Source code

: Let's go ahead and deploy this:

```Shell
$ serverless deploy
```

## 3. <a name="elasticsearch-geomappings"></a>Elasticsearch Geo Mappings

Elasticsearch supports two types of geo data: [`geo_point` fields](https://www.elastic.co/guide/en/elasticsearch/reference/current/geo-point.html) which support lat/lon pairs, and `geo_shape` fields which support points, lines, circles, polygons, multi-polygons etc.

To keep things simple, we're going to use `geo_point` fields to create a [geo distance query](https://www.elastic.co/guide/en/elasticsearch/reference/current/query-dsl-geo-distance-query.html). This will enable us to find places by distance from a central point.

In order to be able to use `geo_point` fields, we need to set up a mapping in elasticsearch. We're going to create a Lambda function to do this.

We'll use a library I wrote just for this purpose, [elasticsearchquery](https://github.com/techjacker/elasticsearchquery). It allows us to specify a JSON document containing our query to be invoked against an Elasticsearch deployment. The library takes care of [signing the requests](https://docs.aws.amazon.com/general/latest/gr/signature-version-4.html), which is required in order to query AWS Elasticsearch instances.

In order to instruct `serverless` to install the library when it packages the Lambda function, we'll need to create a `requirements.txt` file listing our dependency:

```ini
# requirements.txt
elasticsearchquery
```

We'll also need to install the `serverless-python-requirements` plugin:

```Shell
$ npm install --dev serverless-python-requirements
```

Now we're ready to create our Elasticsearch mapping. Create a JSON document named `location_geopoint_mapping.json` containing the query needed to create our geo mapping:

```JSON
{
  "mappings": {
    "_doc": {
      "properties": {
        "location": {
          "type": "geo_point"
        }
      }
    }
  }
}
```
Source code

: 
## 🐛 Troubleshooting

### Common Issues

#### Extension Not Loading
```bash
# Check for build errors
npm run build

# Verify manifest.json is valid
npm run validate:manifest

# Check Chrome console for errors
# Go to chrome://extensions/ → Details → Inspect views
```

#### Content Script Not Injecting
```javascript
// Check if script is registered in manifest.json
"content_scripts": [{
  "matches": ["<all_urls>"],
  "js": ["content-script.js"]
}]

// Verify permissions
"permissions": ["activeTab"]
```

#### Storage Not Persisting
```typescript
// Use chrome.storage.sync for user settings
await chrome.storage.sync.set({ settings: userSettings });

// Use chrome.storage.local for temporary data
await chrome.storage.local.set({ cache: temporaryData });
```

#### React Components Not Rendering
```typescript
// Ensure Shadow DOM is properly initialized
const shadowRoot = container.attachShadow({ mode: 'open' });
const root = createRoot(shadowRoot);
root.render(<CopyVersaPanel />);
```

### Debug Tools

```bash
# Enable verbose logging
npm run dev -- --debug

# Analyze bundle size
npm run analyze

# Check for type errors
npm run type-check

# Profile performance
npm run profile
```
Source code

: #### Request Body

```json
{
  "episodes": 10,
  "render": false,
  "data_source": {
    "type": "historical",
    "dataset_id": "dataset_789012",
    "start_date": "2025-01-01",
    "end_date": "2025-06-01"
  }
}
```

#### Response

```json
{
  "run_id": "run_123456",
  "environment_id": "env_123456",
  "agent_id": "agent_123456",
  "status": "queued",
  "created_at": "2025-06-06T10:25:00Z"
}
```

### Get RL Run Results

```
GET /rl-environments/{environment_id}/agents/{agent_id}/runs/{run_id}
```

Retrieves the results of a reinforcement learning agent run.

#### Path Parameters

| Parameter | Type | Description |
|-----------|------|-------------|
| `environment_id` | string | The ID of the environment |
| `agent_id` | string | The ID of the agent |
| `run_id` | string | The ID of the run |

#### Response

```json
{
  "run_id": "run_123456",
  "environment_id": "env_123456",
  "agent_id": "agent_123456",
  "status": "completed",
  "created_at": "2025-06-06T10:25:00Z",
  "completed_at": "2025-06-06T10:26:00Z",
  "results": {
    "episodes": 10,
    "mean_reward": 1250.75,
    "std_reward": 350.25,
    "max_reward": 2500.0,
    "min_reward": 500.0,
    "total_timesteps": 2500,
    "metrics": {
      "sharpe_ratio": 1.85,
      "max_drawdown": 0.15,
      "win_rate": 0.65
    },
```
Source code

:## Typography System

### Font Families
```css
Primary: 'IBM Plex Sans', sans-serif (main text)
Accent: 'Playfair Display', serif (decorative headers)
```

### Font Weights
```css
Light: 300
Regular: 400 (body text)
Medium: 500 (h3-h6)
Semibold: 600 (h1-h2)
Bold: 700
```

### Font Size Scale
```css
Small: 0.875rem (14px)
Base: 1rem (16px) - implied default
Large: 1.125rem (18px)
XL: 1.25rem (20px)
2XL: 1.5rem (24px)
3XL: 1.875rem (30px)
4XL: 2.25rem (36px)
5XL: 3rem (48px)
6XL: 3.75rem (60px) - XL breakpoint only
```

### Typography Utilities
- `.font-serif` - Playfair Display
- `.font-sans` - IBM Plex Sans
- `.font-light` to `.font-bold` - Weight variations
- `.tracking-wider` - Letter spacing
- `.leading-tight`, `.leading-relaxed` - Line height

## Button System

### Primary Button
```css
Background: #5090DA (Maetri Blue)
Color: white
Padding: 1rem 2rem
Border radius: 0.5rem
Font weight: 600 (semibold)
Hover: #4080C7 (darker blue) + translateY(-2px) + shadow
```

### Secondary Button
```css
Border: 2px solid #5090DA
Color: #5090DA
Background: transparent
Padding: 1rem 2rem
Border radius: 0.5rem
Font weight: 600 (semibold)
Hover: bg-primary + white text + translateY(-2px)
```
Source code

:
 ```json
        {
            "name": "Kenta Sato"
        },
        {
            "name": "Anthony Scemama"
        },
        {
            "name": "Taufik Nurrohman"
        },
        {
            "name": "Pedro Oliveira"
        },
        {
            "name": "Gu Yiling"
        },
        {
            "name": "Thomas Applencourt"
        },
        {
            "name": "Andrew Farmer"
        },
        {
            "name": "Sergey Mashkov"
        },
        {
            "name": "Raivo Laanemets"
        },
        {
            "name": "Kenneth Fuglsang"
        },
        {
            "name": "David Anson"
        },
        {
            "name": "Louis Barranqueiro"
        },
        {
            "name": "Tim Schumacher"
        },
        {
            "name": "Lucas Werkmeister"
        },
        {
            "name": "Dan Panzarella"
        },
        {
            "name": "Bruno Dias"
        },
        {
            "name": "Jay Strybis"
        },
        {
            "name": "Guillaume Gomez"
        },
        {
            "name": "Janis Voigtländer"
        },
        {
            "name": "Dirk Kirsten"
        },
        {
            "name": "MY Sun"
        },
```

++++++++

EXERCISE DIRECTIONS: All of the entries must be quoted exactly; please include each one.

FINISHED EXERCISE:
Source code

: Let's go ahead and deploy this:

```Shell
$ serverless deploy
```

## 3. <a name="elasticsearch-geomappings"></a>Elasticsearch Geo Mappings

Elasticsearch supports two types of geo data: [`geo_point` fields](https://www.elastic.co/guide/en/elasticsearch/reference/current/geo-point.html) which support lat/lon pairs, and `geo_shape` fields which support points, lines, circles, polygons, multi-polygons etc.

To keep things simple, we're going to use `geo_point` fields to create a [geo distance query](https://www.elastic.co/guide/en/elasticsearch/reference/current/query-dsl-geo-distance-query.html). This will enable us to find places by distance from a central point.

In order to be able to use `geo_point` fields, we need to set up a mapping in elasticsearch. We're going to create a Lambda function to do this.

We'll use a library I wrote just for this purpose, [elasticsearchquery](https://github.com/techjacker/elasticsearchquery). It allows us to specify a JSON document containing our query to be invoked against an Elasticsearch deployment. The library takes care of [signing the requests](https://docs.aws.amazon.com/general/latest/gr/signature-version-4.html), which is required in order to query AWS Elasticsearch instances.

In order to instruct `serverless` to install the library when it packages the Lambda function, we'll need to create a `requirements.txt` file listing our dependency:

```ini
# requirements.txt
elasticsearchquery
```

We'll also need to install the `serverless-python-requirements` plugin:

```Shell
$ npm install --dev serverless-python-requirements
```

Now we're ready to create our Elasticsearch mapping. Create a JSON document named `location_geopoint_mapping.json` containing the query needed to create our geo mapping:

```JSON
{
  "mappings": {
    "_doc": {
      "properties": {
        "location": {
          "type": "geo_point"
        }
      }
    }
  }
}
```
Source code

: 
## 🐛 Troubleshooting

### Common Issues

#### Extension Not Loading
```bash
# Check for build errors
npm run build

# Verify manifest.json is valid
npm run validate:manifest

# Check Chrome console for errors
# Go to chrome://extensions/ → Details → Inspect views
```

#### Content Script Not Injecting
```javascript
// Check if script is registered in manifest.json
"content_scripts": [{
  "matches": ["<all_urls>"],
  "js": ["content-script.js"]
}]

// Verify permissions
"permissions": ["activeTab"]
```

#### Storage Not Persisting
```typescript
// Use chrome.storage.sync for user settings
await chrome.storage.sync.set({ settings: userSettings });

// Use chrome.storage.local for temporary data
await chrome.storage.local.set({ cache: temporaryData });
```

#### React Components Not Rendering
```typescript
// Ensure Shadow DOM is properly initialized
const shadowRoot = container.attachShadow({ mode: 'open' });
const root = createRoot(shadowRoot);
root.render(<CopyVersaPanel />);
```

### Debug Tools

```bash
# Enable verbose logging
npm run dev -- --debug

# Analyze bundle size
npm run analyze

# Check for type errors
npm run type-check

# Profile performance
npm run profile
```
Source code

: #### Request Body

```json
{
  "episodes": 10,
  "render": false,
  "data_source": {
    "type": "historical",
    "dataset_id": "dataset_789012",
    "start_date": "2025-01-01",
    "end_date": "2025-06-01"
  }
}
```

#### Response

```json
{
  "run_id": "run_123456",
  "environment_id": "env_123456",
  "agent_id": "agent_123456",
  "status": "queued",
  "created_at": "2025-06-06T10:25:00Z"
}
```

### Get RL Run Results

```
GET /rl-environments/{environment_id}/agents/{agent_id}/runs/{run_id}
```

Retrieves the results of a reinforcement learning agent run.

#### Path Parameters

| Parameter | Type | Description |
|-----------|------|-------------|
| `environment_id` | string | The ID of the environment |
| `agent_id` | string | The ID of the agent |
| `run_id` | string | The ID of the run |

#### Response

```json
{
  "run_id": "run_123456",
  "environment_id": "env_123456",
  "agent_id": "agent_123456",
  "status": "completed",
  "created_at": "2025-06-06T10:25:00Z",
  "completed_at": "2025-06-06T10:26:00Z",
  "results": {
    "episodes": 10,
    "mean_reward": 1250.75,
    "std_reward": 350.25,
    "max_reward": 2500.0,
    "min_reward": 500.0,
    "total_timesteps": 2500,
    "metrics": {
      "sharpe_ratio": 1.85,
      "max_drawdown": 0.15,
      "win_rate": 0.65
    },
```
Source code

:## Typography System

### Font Families
```css
Primary: 'IBM Plex Sans', sans-serif (main text)
Accent: 'Playfair Display', serif (decorative headers)
```

### Font Weights
```css
Light: 300
Regular: 400 (body text)
Medium: 500 (h3-h6)
Semibold: 600 (h1-h2)
Bold: 700
```

### Font Size Scale
```css
Small: 0.875rem (14px)
Base: 1rem (16px) - implied default
Large: 1.125rem (18px)
XL: 1.25rem (20px)
2XL: 1.5rem (24px)
3XL: 1.875rem (30px)
4XL: 2.25rem (36px)
5XL: 3rem (48px)
6XL: 3.75rem (60px) - XL breakpoint only
```

### Typography Utilities
- `.font-serif` - Playfair Display
- `.font-sans` - IBM Plex Sans
- `.font-light` to `.font-bold` - Weight variations
- `.tracking-wider` - Letter spacing
- `.leading-tight`, `.leading-relaxed` - Line height

## Button System

### Primary Button
```css
Background: #5090DA (Maetri Blue)
Color: white
Padding: 1rem 2rem
Border radius: 0.5rem
Font weight: 600 (semibold)
Hover: #4080C7 (darker blue) + translateY(-2px) + shadow
```

### Secondary Button
```css
Border: 2px solid #5090DA
Color: #5090DA
Background: transparent
Padding: 1rem 2rem
Border radius: 0.5rem
Font weight: 600 (semibold)
Hover: bg-primary + white text + translateY(-2px)
```
Source code

:
 ```json
        {
            "name": "Kenta Sato"
        },
        {
            "name": "Anthony Scemama"
        },
        {
            "name": "Taufik Nurrohman"
        },
        {
            "name": "Pedro Oliveira"
        },
        {
            "name": "Gu Yiling"
        },
        {
            "name": "Thomas Applencourt"
        },
        {
            "name": "Andrew Farmer"
        },
        {
            "name": "Sergey Mashkov"
        },
        {
            "name": "Raivo Laanemets"
        },
        {
            "name": "Kenneth Fuglsang"
        },
        {
            "name": "David Anson"
        },
        {
            "name": "Louis Barranqueiro"
        },
        {
            "name": "Tim Schumacher"
        },
        {
            "name": "Lucas Werkmeister"
        },
        {
            "name": "Dan Panzarella"
        },
        {
            "name": "Bruno Dias"
        },
        {
            "name": "Jay Strybis"
        },
        {
            "name": "Guillaume Gomez"
        },
        {
            "name": "Janis Voigtländer"
        },
        {
            "name": "Dirk Kirsten"
        },
        {
            "name": "MY Sun"
        },
```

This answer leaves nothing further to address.